Hebert Vázquez

Hebert Vázquez

Fellow: Awarded 2008
Field of Study: Music Composition

Competition: Latin America & Caribbean

Universidad Michoacana de San Nicolás de Hidalgo

Educated at the Conservatorio Nacional de Música (1981-89), Carnegie Mellon University (M.F.A., 1991), and the University of British Columbia (D.M.A., 1999), Hebert Vázquez is almost as well known for his contributions to music theory scholarship as for his highly original compositions that play upon but always transcend Mexican cultural themes.

His compositions, which range from pieces for small ensembles to orchestral compositions and operas, were recognized early on with a number of honors and awards.

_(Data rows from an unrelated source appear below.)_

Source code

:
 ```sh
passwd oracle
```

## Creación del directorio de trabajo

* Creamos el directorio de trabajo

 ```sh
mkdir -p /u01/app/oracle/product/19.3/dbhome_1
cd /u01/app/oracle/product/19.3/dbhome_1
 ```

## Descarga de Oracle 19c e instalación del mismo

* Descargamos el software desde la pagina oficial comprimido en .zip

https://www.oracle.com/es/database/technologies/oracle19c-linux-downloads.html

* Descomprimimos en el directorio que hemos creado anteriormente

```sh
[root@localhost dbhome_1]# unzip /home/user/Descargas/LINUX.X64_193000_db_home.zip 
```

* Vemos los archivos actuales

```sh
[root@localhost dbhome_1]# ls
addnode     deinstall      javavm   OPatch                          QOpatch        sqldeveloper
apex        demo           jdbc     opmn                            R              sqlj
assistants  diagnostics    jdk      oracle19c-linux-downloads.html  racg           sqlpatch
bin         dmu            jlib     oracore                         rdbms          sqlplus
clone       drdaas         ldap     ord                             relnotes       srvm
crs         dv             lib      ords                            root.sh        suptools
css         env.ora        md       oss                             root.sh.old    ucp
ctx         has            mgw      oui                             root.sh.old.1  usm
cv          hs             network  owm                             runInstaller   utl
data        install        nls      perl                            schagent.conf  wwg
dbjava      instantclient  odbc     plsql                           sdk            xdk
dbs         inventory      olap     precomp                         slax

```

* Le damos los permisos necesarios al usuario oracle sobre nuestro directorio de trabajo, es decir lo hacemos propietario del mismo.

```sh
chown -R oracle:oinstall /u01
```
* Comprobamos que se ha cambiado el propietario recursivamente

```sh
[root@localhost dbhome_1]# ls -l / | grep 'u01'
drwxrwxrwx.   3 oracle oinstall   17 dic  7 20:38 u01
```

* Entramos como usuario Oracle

As a student at the National Conservatory, he earned the Istvan Lang Composition Scholarship (1987), the National Award for the Youth (1987), and the Maestro Jesús Reyes Heroles Excellence Mention (1987). He won second prize for his Variantes Nocturnas for amplified guitar and orchestra at the Felipe Villanueva National Composition Competition, and first prize at the same competition the following year, for his orchestral piece Imágenes del Laberinto; both of those compositions were premiered by the State of Mexico Symphony Orchestra, conducted by Eduardo Diazmuñoz.

His initial graduate studies were supported by two National Fund for the Arts and Culture Fellowships, and a Distinguished Creator Fellowship. He also taught composition and theory during his graduate years (1992-95) at the Conservatorio Nacional de Música. When he moved on to Vancouver for his doctoral studies at UBC, he received two consecutive Foreign Studies Fellowships from the National Fund for the Arts and Culture and a UBC Graduate Fellowship. In 1996 the National Autonomous University of Mexico (UNAM) commissioned him to write a fanfare in commemoration of the twentieth anniversary of Nezahualcoyotl Hall.

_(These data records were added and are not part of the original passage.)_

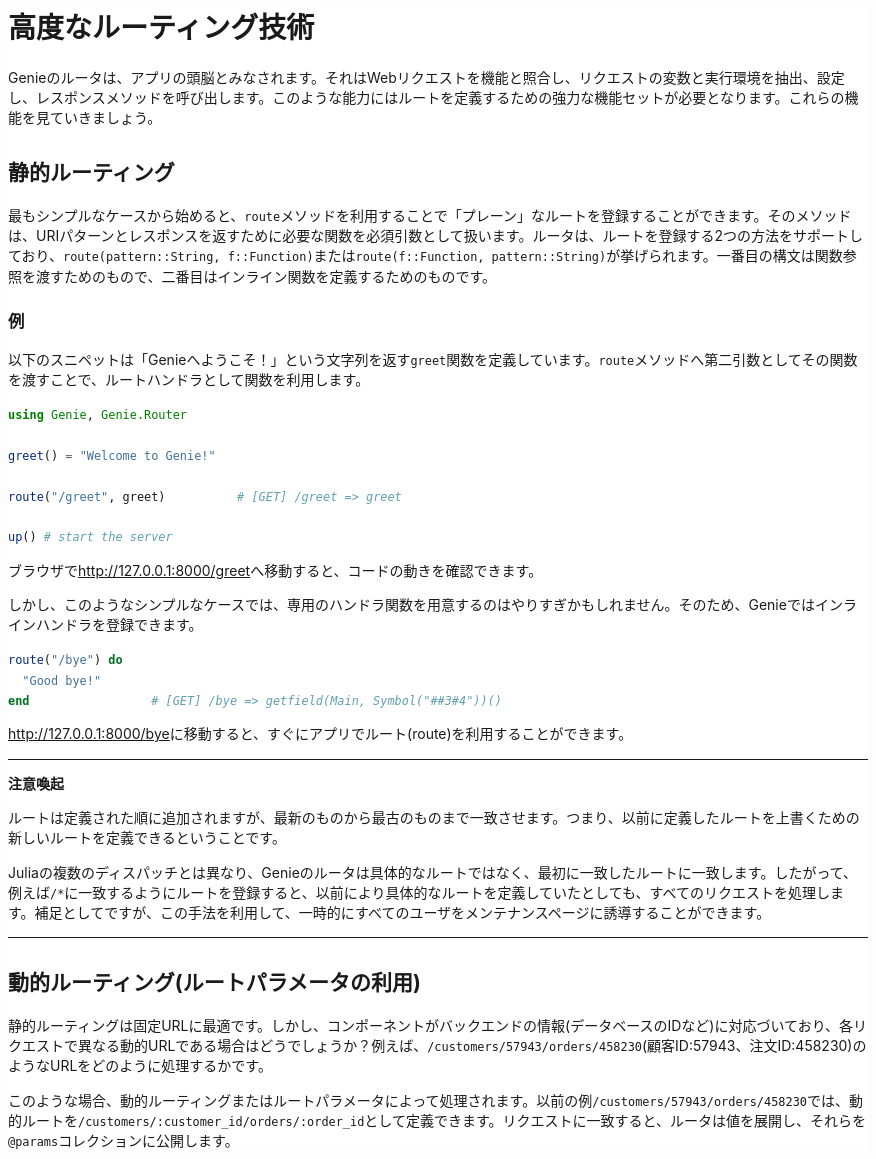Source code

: # 高度なルーティング技術

Genieのルータは、アプリの頭脳とみなされます。それはWebリクエストを機能と照合し、リクエストの変数と実行環境を抽出、設定し、レスポンスメソッドを呼び出します。このような能力にはルートを定義するための強力な機能セットが必要となります。これらの機能を見ていきましょう。

## 静的ルーティング

最もシンプルなケースから始めると、`route`メソッドを利用することで「プレーン」なルートを登録することができます。そのメソッドは、URIパターンとレスポンスを返すために必要な関数を必須引数として扱います。ルータは、ルートを登録する2つの方法をサポートしており、`route(pattern::String, f::Function)`または`route(f::Function, pattern::String)`が挙げられます。一番目の構文は関数参照を渡すためのもので、二番目はインライン関数を定義するためのものです。

### 例

以下のスニペットは「Genieへようこそ！」という文字列を返す`greet`関数を定義しています。`route`メソッドへ第二引数としてその関数を渡すことで、ルートハンドラとして関数を利用します。

```julia
using Genie, Genie.Router

greet() = "Welcome to Genie!"

route("/greet", greet)          # [GET] /greet => greet

up() # start the server
```

ブラウザで<http://127.0.0.1:8000/greet>へ移動すると、コードの動きを確認できます。

しかし、このようなシンプルなケースでは、専用のハンドラ関数を用意するのはやりすぎかもしれません。そのため、Genieではインラインハンドラを登録できます。

```julia
route("/bye") do
  "Good bye!"
end                 # [GET] /bye => getfield(Main, Symbol("##3#4"))()
```

<http://127.0.0.1:8000/bye>に移動すると、すぐにアプリでルート(route)を利用することができます。

---
**注意喚起**

ルートは定義された順に追加されますが、最新のものから最古のものまで一致させます。つまり、以前に定義したルートを上書くための新しいルートを定義できるということです。

Juliaの複数のディスパッチとは異なり、Genieのルータは具体的なルートではなく、最初に一致したルートに一致します。したがって、例えば`/*`に一致するようにルートを登録すると、以前により具体的なルートを定義していたとしても、すべてのリクエストを処理します。補足としてですが、この手法を利用して、一時的にすべてのユーザをメンテナンスページに誘導することができます。

---

## 動的ルーティング(ルートパラメータの利用)

静的ルーティングは固定URLに最適です。しかし、コンポーネントがバックエンドの情報(データベースのIDなど)に対応づいており、各リクエストで異なる動的URLである場合はどうでしょうか？例えば、`/customers/57943/orders/458230`(顧客ID:57943、注文ID:458230)のようなURLをどのように処理するかです。

このような場合、動的ルーティングまたはルートパラメータによって処理されます。以前の例`/customers/57943/orders/458230`では、動的ルートを`/customers/:customer_id/orders/:order_id`として定義できます。リクエストに一致すると、ルータは値を展開し、それらを`@params`コレクションに公開します。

In 1997, while still at UBC, his first scholarly article, “Orden y caos en el studio 1 para piano de Ligeti” (Order and chaos in Legeti’s Piano Etude No. 1), was published in the Mexican music journal Pauta; subsequently, he has written more than a half dozen articles of music theory and analysis, appearing in Pauta, La Tempestad, and Perspective Interdisciplinaria de Música. Fundamentos teóricos de la música atonal (Fundamentals of Atonal Music Theory), his first monograph, was published in 2006 jointly by the National Autonomous University of Mexico (UNAM) and the National Fund for the Arts and Culture; it has since become a standard text in Spanish-speaking countries. That same year UNAM invited him to join the editorial board of its journal Interdisciplinary Perspectives on Music.

In 1998 his Guitar Sonata No. 1 won second prize in the Jaurès Lamarque-Pons International Guitar Competition in Montevideo, Uruguay; Déjá vu received honorable mention the following year in Mexico’s Sinfonica Orchestra Composition Competition; in 1999 he was also elected to membership in the National System of Artists, which led to his being invited to serve as a professor in its Young Artist Program from 2000 to 2004.

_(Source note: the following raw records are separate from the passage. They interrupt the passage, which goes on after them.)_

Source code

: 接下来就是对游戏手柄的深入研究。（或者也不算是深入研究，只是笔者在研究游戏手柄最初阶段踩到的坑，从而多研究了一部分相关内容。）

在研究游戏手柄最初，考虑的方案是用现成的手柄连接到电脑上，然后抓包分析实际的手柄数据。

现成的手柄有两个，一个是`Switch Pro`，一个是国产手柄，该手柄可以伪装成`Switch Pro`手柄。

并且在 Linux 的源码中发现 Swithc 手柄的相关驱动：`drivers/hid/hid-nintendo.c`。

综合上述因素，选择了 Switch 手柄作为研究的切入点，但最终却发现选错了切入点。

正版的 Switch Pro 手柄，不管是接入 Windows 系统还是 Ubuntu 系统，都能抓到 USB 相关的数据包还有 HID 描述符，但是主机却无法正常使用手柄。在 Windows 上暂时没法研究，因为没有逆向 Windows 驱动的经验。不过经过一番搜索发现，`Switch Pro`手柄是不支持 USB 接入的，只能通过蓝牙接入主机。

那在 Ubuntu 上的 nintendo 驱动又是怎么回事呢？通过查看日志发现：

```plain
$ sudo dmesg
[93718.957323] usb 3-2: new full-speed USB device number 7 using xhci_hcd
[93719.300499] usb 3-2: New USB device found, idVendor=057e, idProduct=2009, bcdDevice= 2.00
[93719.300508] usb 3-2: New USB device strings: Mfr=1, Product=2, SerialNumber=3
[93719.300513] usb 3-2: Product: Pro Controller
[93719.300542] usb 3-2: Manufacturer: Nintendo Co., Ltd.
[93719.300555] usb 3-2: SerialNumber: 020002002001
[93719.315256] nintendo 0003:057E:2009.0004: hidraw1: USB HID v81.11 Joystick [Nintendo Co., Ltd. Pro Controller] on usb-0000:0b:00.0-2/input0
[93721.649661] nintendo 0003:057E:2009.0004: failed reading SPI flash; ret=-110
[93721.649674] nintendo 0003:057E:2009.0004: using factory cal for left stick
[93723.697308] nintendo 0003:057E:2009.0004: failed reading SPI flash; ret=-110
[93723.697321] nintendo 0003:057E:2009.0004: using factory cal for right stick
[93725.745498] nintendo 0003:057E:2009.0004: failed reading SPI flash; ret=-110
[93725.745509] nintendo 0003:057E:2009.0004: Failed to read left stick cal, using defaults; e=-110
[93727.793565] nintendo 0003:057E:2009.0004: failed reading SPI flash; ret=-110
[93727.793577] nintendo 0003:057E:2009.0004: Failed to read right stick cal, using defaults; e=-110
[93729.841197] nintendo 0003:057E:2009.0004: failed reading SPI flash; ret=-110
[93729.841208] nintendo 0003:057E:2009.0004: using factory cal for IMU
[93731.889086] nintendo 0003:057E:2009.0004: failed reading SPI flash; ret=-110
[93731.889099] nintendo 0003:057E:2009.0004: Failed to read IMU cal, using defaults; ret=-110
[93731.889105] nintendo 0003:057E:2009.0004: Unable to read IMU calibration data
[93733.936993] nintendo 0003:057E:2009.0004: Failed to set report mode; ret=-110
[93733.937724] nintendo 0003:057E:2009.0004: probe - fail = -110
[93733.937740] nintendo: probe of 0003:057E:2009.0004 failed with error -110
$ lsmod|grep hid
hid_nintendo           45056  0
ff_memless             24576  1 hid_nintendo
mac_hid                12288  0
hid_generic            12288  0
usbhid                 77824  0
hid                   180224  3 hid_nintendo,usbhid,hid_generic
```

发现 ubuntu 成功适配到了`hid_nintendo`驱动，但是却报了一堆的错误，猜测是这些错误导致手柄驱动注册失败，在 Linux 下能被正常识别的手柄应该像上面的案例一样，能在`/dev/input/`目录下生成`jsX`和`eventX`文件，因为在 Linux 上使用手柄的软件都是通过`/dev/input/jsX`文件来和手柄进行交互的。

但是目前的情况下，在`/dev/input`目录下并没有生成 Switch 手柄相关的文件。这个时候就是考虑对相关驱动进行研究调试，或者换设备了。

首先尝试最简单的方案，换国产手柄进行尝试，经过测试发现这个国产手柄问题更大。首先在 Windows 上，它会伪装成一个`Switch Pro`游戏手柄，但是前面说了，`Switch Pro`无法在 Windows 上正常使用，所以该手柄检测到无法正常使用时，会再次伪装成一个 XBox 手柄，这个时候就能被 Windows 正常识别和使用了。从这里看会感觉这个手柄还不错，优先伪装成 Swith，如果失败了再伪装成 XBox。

Mr. Vázquez joined the faculty of the Universidad Michoacana de San Nicolás de Hidalgo in 2000 as a full-time professor and researcher. He spent his sabbatical term in 2006-07 as a visiting scholar at the Eastman School of Music in Rochester, New York. There his dual career as author and composer continued, as he completed his six-piece chamber music cycle entitled Bestiary and his book on the work of Mexican composer Mario Lavista.

The music of Hebert Vázquez has been featured at many international festivals—in Germany, chile, Italy, Cuba, Canada, Uruguay, Spain, and, of course, Mexico—and performed by such noted groups as the New Juilliard ensemble, the Arditti String Quartet, the Nomad Ensemble of Japan, the UNAM Philharmonic Orchestra, and the Carnegie Mello Philharmonic Orchestra.

Among his most significant compositions are El jardín del pasaje púrpura, for flute and guitar (1995); Music for Two Mega-Instruments and Chamber Ensemble (1997-98); String Quartet (1999); Bestiary: Jabberwock, for flute/alto flute, bass clarinet, and piano (2003); and Pedacería fantástica, for guitar and chamber ensemble (2006). During his Guggenheim Fellowship term, he composed a Concerto for Guitar and Chamber Ensemble, for the Nomad Ensemble.